» **What you should do**:
All lines from the start of the listing below through the line containing "image exhibits no" are to be written out again exactly, and no others.

» **Recorded information**:
=== Section Start ===
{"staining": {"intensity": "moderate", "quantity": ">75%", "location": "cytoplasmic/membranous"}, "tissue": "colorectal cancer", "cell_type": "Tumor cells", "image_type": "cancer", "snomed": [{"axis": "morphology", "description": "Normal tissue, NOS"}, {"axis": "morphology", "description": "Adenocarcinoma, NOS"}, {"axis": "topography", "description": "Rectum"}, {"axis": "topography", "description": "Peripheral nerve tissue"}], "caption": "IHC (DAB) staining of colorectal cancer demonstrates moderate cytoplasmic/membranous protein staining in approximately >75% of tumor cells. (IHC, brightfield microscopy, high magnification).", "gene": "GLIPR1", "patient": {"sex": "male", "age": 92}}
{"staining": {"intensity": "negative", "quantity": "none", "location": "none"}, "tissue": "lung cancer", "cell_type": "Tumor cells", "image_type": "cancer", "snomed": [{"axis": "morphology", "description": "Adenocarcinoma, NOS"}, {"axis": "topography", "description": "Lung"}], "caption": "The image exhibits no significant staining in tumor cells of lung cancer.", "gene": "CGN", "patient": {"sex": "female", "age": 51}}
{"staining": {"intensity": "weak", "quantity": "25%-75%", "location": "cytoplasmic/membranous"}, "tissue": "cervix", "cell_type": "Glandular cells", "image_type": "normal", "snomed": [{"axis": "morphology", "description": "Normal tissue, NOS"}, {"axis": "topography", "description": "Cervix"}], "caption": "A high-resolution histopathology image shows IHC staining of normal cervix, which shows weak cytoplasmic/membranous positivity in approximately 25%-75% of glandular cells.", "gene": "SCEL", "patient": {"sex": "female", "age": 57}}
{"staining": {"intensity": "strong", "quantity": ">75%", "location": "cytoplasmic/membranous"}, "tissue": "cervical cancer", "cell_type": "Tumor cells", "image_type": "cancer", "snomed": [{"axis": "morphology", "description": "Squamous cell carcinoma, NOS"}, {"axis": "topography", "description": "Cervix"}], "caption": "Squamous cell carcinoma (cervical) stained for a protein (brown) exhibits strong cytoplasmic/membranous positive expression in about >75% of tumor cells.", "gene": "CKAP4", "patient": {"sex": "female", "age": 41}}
=== Section End ===
» **Answer to the problem**:
{"staining": {"intensity": "moderate", "quantity": ">75%", "location": "cytoplasmic/membranous"}, "tissue": "colorectal cancer", "cell_type": "Tumor cells", "image_type": "cancer", "snomed": [{"axis": "morphology", "description": "Normal tissue, NOS"}, {"axis": "morphology", "description": "Adenocarcinoma, NOS"}, {"axis": "topography", "description": "Rectum"}, {"axis": "topography", "description": "Peripheral nerve tissue"}], "caption": "IHC (DAB) staining of colorectal cancer demonstrates moderate cytoplasmic/membranous protein staining in approximately >75% of tumor cells. (IHC, brightfield microscopy, high magnification).", "gene": "GLIPR1", "patient": {"sex": "male", "age": 92}}
{"staining": {"intensity": "negative", "quantity": "none", "location": "none"}, "tissue": "lung cancer", "cell_type": "Tumor cells", "image_type": "cancer", "snomed": [{"axis": "morphology", "description": "Adenocarcinoma, NOS"}, {"axis": "topography", "description": "Lung"}], "caption": "The image exhibits no significant staining in tumor cells of lung cancer.", "gene": "CGN", "patient": {"sex": "female", "age": 51}}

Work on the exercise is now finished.